Insight 3: The Paradox of "Attached" Sanctification
The debate regarding teruma attached to the ground is the most profound. Teruma is, by definition, a separation—a removal from the common to the holy. How can something be separated if it is still rooted in the ground? The Gemara concludes that one cannot be liable for eating it while it is attached because the act is "abnormal." This implies that the sanctity exists, but the enforcement of the law requires a physical separation. This suggests that holiness can be latent and present even if it is not yet "active" in the sense of triggering punitive or prohibitive consequences.
Two Angles
The Perspective of Rashi
Rashi (ad loc., s.v. "Amדינהו") emphasizes the physical act of the farmer. He focuses on the Gemar Melachah—the completion of work. For Rashi, the tithing is a response to the human act of labor. If the grain was tithed before it was planted, the farmer effectively "finished" the produce. The subsequent growth is seen as a new, independent event. Rashi tends to align with the view that the original sanctification does not "blanket" the future expansion. He keeps the law grounded in the specific, discrete actions of the owner, preventing the status of "tithed" from becoming an infinite, self-replicating state.
The Perspective of Ramban and the Rishonim
Conversely, later authorities (often following the Ramban’s lineage) look at the essence of the crop. If the original seed remains (the non-disintegrating case), the "tithed" status is not just a label on the grain, but a status that permeates the very life-force of the plant. They argue that if the original seed is still providing nutrients to the new growth, the teruma/tithe status should naturally extend to the whole. This view sees sanctity as a "contagious" property that flows from the original consecrated seed into the new, connected expansion, challenging the idea that each harvest must be a restart.
Practice Implication
This passage reshapes decision-making by forcing us to ask: Does my past intention cover my future result? When we commit to a goal (like tithing), we often assume our initial energy sustains the entire project. However, the Gemara teaches us that if the "seed" of our project remains—if we are still using the same core resources or structures—we must constantly reassess whether our original "tithe" (our initial investment or intent) actually covers the "additional growth" (the unforeseen complications or expansions). It encourages a habit of "re-tithing"—re-evaluating the spiritual or ethical status of our work as it grows beyond its original scope, rather than assuming it remains "covered" by the past.
Chevruta Mini
- If you designate a portion of your time or money for a specific cause, and that cause expands in scope due to that initial investment, are you obligated to "re-tithe" the expansion? Why or why not?

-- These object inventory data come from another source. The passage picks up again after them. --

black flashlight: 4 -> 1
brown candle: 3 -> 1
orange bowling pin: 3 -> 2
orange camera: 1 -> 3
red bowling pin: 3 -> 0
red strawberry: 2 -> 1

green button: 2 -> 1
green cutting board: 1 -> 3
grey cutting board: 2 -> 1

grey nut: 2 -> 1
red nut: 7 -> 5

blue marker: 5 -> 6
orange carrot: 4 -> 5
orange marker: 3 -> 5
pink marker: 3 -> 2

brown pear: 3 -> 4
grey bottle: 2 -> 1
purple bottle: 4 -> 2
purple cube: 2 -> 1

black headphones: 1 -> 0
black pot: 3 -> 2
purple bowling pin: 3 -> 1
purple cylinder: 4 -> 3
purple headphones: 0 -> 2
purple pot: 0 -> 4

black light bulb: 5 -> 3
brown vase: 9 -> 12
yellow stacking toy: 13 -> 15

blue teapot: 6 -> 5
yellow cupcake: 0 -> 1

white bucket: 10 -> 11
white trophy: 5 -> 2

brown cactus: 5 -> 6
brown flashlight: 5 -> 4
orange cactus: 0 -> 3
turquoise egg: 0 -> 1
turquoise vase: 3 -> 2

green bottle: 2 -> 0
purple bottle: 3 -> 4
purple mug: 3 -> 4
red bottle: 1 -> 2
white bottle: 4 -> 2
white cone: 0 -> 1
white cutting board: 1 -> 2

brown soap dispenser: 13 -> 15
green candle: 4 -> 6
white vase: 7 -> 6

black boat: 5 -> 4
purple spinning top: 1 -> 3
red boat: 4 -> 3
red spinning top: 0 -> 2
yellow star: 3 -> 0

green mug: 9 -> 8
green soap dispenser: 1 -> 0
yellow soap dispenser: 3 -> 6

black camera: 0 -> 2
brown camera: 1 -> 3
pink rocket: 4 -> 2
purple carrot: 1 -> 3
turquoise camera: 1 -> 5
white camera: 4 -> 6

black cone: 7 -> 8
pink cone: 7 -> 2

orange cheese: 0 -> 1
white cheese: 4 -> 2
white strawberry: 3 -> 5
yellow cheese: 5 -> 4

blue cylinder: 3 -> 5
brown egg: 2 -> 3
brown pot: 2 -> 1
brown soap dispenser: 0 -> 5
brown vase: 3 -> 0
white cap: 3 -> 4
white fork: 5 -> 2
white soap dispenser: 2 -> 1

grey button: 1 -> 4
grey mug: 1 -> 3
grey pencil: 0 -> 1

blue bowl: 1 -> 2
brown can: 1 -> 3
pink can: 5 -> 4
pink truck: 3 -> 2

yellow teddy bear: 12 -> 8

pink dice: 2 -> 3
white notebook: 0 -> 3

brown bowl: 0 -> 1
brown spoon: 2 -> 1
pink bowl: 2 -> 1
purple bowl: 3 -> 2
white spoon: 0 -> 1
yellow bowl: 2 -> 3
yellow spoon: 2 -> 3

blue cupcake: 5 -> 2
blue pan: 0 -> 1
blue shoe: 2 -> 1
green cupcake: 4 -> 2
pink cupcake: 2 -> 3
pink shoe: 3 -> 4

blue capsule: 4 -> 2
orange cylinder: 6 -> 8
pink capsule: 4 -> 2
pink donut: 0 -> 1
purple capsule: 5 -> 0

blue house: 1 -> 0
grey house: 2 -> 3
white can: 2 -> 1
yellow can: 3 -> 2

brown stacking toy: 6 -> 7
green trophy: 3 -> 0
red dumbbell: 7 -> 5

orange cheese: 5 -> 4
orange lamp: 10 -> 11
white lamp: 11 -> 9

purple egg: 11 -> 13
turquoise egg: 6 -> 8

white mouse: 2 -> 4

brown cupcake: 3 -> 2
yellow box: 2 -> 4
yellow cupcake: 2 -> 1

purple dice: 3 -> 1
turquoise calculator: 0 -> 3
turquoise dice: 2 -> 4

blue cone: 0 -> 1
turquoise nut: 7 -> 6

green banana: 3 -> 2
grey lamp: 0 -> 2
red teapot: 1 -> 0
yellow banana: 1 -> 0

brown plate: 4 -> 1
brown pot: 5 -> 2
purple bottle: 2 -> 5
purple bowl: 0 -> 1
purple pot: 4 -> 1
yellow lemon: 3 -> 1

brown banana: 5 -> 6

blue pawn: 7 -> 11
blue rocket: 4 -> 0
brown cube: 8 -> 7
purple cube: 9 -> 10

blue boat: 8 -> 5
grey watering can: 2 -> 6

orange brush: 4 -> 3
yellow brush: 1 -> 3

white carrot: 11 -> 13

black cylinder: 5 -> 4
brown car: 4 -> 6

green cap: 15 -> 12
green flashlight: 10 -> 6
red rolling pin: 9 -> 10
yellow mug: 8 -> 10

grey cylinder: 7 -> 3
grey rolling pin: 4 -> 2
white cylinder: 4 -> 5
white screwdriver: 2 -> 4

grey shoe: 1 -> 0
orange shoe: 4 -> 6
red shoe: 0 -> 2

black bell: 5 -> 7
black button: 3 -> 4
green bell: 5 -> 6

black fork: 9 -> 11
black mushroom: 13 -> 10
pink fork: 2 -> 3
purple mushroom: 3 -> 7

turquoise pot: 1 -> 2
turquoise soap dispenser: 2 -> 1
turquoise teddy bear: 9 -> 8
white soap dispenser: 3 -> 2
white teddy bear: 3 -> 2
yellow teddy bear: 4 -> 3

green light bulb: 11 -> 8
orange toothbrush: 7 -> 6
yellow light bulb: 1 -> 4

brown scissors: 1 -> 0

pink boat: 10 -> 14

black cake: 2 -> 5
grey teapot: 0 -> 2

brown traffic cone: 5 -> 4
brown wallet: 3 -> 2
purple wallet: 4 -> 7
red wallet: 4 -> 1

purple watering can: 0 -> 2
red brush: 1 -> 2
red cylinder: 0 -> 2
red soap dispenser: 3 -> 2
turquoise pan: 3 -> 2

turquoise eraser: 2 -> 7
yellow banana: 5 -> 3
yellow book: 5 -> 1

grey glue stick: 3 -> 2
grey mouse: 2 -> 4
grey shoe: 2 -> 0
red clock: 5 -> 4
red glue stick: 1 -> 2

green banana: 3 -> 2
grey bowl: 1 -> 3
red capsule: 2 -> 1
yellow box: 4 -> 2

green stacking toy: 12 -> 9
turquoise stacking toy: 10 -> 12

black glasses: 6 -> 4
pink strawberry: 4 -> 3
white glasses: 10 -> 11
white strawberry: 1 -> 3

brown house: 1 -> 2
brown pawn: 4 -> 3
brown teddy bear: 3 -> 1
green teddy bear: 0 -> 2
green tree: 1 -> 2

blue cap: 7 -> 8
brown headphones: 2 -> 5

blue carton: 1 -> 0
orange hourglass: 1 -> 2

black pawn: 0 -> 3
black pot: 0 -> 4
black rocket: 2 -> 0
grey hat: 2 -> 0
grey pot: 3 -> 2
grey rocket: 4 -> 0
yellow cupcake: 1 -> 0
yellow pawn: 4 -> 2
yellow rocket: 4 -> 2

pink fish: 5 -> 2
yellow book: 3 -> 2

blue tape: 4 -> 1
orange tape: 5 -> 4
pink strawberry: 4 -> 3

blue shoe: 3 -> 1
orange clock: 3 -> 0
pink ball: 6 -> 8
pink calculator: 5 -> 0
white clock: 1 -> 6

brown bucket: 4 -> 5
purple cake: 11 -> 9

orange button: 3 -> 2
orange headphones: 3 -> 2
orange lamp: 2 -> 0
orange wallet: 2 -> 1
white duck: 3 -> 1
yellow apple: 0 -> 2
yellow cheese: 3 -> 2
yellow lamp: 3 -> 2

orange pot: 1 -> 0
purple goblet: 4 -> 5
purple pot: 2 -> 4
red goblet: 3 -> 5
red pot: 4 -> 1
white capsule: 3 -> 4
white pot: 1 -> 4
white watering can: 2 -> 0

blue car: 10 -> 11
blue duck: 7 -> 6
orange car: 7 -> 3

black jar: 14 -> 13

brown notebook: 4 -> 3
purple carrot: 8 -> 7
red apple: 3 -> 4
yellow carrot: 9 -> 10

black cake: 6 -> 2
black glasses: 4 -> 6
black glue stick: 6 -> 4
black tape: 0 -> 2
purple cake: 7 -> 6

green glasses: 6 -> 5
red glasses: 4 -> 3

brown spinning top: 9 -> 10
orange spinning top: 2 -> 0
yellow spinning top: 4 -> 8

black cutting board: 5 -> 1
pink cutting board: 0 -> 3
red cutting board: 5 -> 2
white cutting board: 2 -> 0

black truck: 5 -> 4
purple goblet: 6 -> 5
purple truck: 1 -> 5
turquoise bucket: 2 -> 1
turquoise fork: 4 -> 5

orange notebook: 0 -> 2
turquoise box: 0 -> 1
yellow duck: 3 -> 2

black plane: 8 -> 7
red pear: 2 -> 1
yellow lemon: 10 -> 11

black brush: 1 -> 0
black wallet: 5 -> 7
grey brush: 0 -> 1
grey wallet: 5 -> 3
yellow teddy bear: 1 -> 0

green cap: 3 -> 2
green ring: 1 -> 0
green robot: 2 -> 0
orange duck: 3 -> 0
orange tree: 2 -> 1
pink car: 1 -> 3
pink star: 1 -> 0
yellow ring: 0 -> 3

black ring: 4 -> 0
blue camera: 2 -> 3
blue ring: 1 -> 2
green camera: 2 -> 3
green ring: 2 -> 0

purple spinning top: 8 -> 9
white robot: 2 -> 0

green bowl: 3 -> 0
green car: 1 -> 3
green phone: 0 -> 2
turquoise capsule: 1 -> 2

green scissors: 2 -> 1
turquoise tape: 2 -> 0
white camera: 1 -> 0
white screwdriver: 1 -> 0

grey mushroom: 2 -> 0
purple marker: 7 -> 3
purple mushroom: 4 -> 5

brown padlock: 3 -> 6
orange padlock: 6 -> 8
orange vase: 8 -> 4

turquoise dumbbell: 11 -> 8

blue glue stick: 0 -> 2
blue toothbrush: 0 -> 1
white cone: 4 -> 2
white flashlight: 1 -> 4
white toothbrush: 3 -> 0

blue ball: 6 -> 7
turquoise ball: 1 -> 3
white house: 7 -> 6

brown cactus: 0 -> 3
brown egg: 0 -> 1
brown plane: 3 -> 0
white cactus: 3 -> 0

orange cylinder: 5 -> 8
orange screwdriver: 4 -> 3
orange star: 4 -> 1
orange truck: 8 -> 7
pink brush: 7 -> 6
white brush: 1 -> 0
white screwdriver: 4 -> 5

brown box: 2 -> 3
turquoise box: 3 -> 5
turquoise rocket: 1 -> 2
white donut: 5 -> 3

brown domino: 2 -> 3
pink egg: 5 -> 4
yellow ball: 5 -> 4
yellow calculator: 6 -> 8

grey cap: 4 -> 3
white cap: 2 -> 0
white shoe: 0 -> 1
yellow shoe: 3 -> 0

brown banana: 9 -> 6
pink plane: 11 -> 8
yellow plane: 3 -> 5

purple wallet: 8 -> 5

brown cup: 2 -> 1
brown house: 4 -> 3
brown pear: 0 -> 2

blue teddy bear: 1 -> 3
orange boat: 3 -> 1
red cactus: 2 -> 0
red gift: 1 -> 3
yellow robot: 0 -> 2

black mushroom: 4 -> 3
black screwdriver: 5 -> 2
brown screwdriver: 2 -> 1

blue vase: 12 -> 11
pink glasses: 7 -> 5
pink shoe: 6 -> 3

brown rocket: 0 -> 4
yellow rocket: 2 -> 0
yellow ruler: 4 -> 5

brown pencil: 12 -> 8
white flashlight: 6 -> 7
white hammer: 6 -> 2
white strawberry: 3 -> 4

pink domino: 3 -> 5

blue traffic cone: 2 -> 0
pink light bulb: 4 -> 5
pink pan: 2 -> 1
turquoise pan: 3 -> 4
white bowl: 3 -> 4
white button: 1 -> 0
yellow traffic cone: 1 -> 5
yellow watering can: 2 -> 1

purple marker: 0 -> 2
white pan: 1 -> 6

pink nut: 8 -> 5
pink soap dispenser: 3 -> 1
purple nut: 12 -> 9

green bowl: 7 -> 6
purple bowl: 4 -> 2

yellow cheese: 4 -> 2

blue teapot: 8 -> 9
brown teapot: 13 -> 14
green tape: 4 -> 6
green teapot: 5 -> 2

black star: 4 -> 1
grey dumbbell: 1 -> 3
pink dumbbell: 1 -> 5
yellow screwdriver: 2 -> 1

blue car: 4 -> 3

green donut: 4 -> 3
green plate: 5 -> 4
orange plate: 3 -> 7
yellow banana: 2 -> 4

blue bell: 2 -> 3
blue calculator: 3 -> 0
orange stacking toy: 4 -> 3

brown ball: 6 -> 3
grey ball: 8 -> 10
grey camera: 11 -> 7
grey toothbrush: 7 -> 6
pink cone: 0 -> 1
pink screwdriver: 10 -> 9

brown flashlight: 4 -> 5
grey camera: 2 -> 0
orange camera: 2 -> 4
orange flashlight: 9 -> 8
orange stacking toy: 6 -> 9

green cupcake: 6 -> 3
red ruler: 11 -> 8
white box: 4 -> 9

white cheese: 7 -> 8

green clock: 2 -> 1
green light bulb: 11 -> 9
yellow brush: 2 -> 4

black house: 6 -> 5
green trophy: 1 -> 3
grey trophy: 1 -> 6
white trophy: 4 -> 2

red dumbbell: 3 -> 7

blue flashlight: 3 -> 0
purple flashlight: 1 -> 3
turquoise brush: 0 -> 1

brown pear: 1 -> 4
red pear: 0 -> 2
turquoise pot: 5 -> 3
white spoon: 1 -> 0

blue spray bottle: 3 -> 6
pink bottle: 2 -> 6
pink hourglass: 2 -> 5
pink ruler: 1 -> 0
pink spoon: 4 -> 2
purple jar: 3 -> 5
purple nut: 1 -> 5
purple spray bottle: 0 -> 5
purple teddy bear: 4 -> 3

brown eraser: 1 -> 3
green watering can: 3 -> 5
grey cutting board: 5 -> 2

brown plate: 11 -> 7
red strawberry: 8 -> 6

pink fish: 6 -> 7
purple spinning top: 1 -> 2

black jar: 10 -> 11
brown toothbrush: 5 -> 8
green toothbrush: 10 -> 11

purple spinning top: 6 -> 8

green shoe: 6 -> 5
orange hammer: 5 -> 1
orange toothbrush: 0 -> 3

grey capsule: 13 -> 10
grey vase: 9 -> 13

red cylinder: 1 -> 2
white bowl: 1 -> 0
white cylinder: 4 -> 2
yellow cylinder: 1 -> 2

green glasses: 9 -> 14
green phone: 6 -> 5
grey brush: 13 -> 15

- Is it better to have a system that demands constant re-evaluation (like the onion example) or one that assumes the initial sanctification carries over (the non-disintegrating seed)? Which is more conducive to a sustainable spiritual life?
Takeaway
Identity is not static; it is a negotiation between our original intentions and the unforeseen growth that occurs when we plant our efforts into the world.